Ms Dee Dee Letts, who has written on community collaboration and community-based planning, highlighted three types of communication skills – active communication techniques, non-verbal communication and listening skills, stating how the techniques vary from leader to leader.

How the course helps

The course proved beneficial in attaining maturity of judgment:

“To appraise and assess, and not to rush”

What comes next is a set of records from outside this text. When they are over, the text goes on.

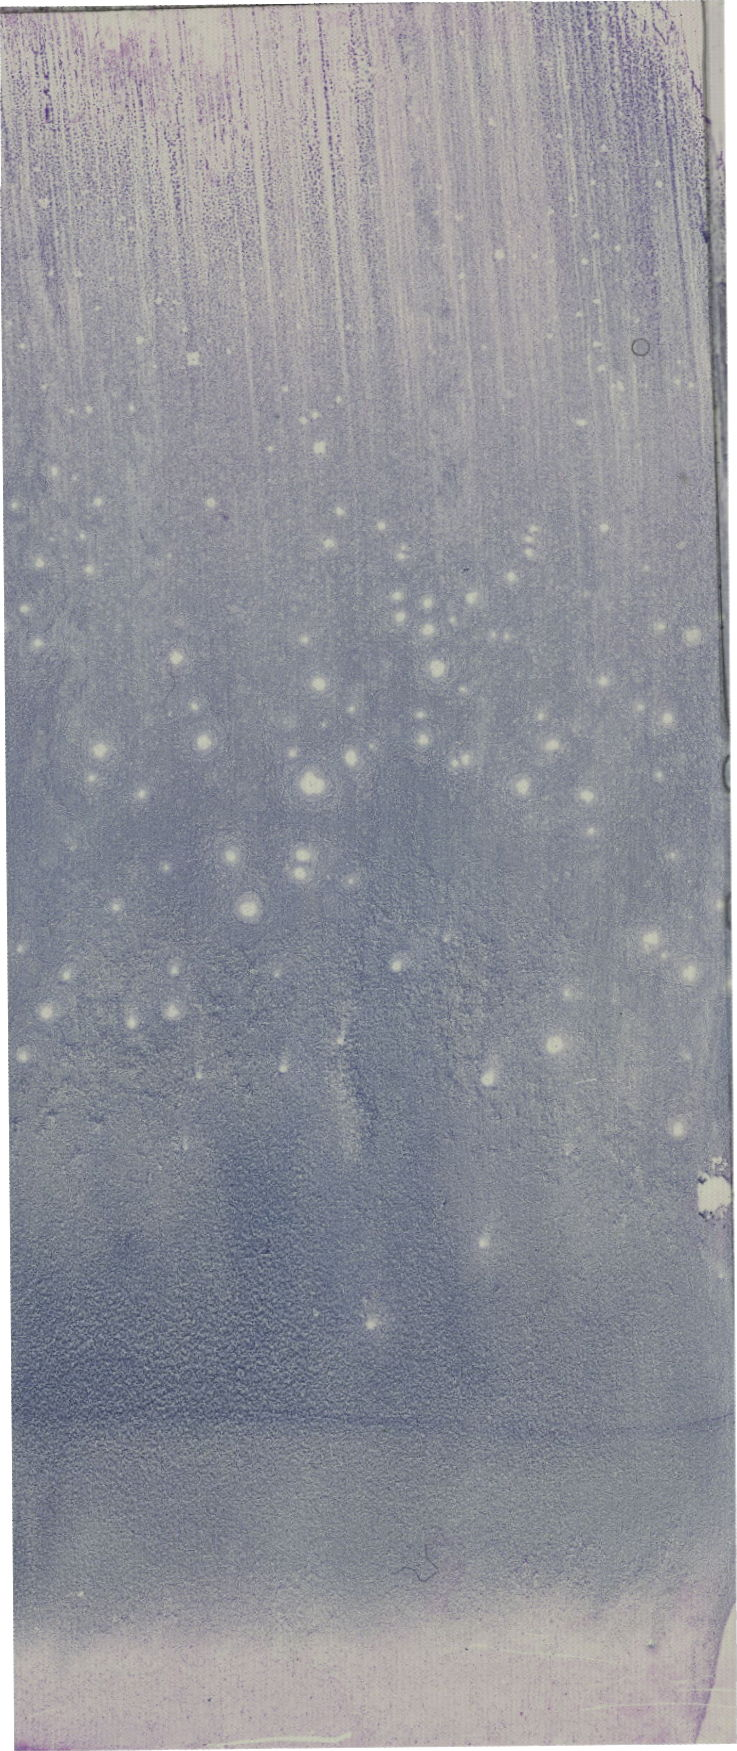
May-Grünwald-Giemsa (MGG)-stained marrow aspirate smear (whole slide), a low-resolution overview of the entire scanned area, about 20.9 x 49.6 mm. Female patient.
Diagnosis: B Acute Lymphoblastic Leukemia.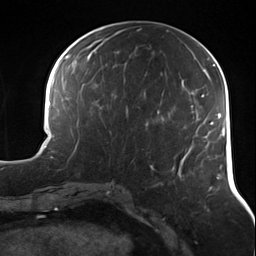
Breast MRI (dynamic contrast-enhanced), one axial slice. Position 57 of 124 along the scan axis. Cropped to one breast. Dynamic contrast-enhanced series, time point 2 of 7 at this slice position (early post-contrast). 3 T. TE 1.7 ms, TR 4.7 ms. 1.3 mm slice thickness. 256 × 256 image matrix, field of view 170 × 170 mm. Female patient.
Annotated regions visible in this slice (semi-automatically segmented with operator editing):
- enhancing-tissue mask used for the functional tumour volume (all voxels passing the contrast-enhancement thresholds inside the analysis volume; usually the tumour): box from (x=125, y=112) to (x=128, y=115) px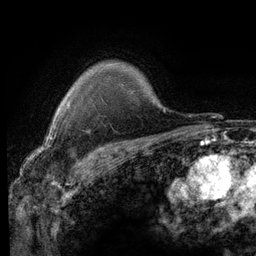
Breast MRI (dynamic contrast-enhanced), one axial slice. Position 97 of 116 along the scan axis. Cropped to one breast. Dynamic contrast-enhanced series, time point 2 of 6 at this slice position (early post-contrast). 3 T. TE 2.8 ms, TR 7.2 ms. 1.2 mm slice thickness. 256 × 256 image matrix, field of view 180 × 180 mm. Female patient.
Annotated regions visible in this slice (semi-automatic segmentation, software-assisted and operator-edited):
- enhancing-tissue mask used for the functional tumour volume (all voxels passing the contrast-enhancement thresholds inside the analysis volume; usually the tumour): bounding box [x1, y1, x2, y2] px = [55, 101, 70, 113]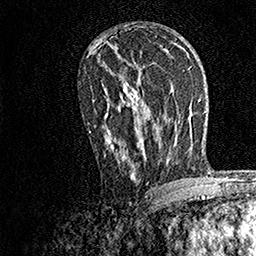
Breast MRI, one axial slice; slice 91 of 158 in the series (ordered by position); cropped to one breast; dynamic contrast-enhanced series, time point 2 of 7 at this slice position (early post-contrast); 1.5 T; TE 3.5 ms, TR 7.2 ms; 1 mm slice thickness; 256 × 256 image matrix, field of view 165 × 165 mm. Female patient.
Structures marked on this image (semi-automatic segmentation, software-assisted and operator-edited):
- enhancing-tissue mask used for the functional tumour volume (all voxels passing the contrast-enhancement thresholds inside the analysis volume; usually the tumour): bounding box (x1, y1, x2, y2) in pixels: (89, 78, 144, 181)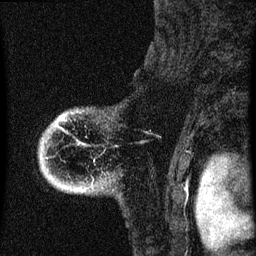
Breast MRI (dynamic contrast-enhanced), one sagittal slice. Slice 56 of 60 in the series (ordered by position). Dynamic contrast-enhanced series, image 2 of 4 at this slice position (ordered by acquisition). 1.5 T. TE 4.2 ms, TR 8 ms. 2 mm slice thickness. 256 × 256 image matrix, field of view 180 × 180 mm. Female patient, age 71 years.
Structures marked on this image (semi-automatic segmentation, software-assisted and operator-edited):
- analysis volume of interest (the breast-tissue region the enhancement analysis was run in; not a lesion): box from (x=38, y=108) to (x=122, y=201) px
- tumour enhancement mask (voxels above the 70 % enhancement threshold inside the analysis volume of interest): (x=59, y=116)–(x=61, y=119)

Dee Dee’s lecture on communication skills seemed very practical to me. Listening, I noted, reduces tension, wins friends and helps make better decisions, apart from soliciting information. The course also taught us how to cope with difficult behaviour, by applying an exercise called ‘window of the world’: standing up to someone, through a ‘window’ of compromise and negotiation. I felt that I can learn to analyse this model and develop my team on skill and strategic planning. The course also covered other subjects ranging from building a beloved community, pressing for a change of women activists in the Asia Pacific region, to collaborative decision-making, strategic planning and action plan.

What I did

I put forward the Meghalaya Model presently called the Impulse Model Action Plan at the EWC, for national application in India, in the next three years. The project idea was to address the issue of human trafficking by rescuing women and children victims through state and civil support. The work had already been done through state consultation on Rights-Based Anti-Trafficking programming in the eight north-eastern states of India. State partners had been identified in each state, from child and women’s rights NGOs, who had helped Impulse NGO Network in restoring rescued survivors. Financial and human resources could also be used systematically through a shared information domain, thus preventing duplication of the idea and saving valuable resources. This could be replicated in any other state of India. I was happy to note an overwhelming response to adopt the Impulse Model.

My experience in Hawaii

I noticed that Hawaiians and Khasis are quite similar. They love steaming rice and meat wrapped in fresh banana leaves like Khasis do. Their staple food– ‘poi’, or the arum root, is what in Khasi we call the ‘shriew’. Then there is ‘tyrso’ or the mustard leaf, which, both Khasis and Hawaiians are fond of. Even the facial features of the Hawaiians are similar to Khasis. The minorities in Hawaii have integrated themselves with the immigrants through inter-marriage, just like the system of integration, the Khasis call “tang-Jaid”. According to this custom, if a Khasi man marries a non-Khasi woman, a new surname emerges, to carry forward the woman’s lineage and the surname of their children. Their hospitality, daily pace of life and simplicity was also reminiscent of my own people.

Lessons and thoughts

In all, the course helped in building confidence and expanding capabilities. It also made me feel that women leadership should be reflected politically, to allow them equal say in policy decision-making and supervision over the execution of goals and objectives.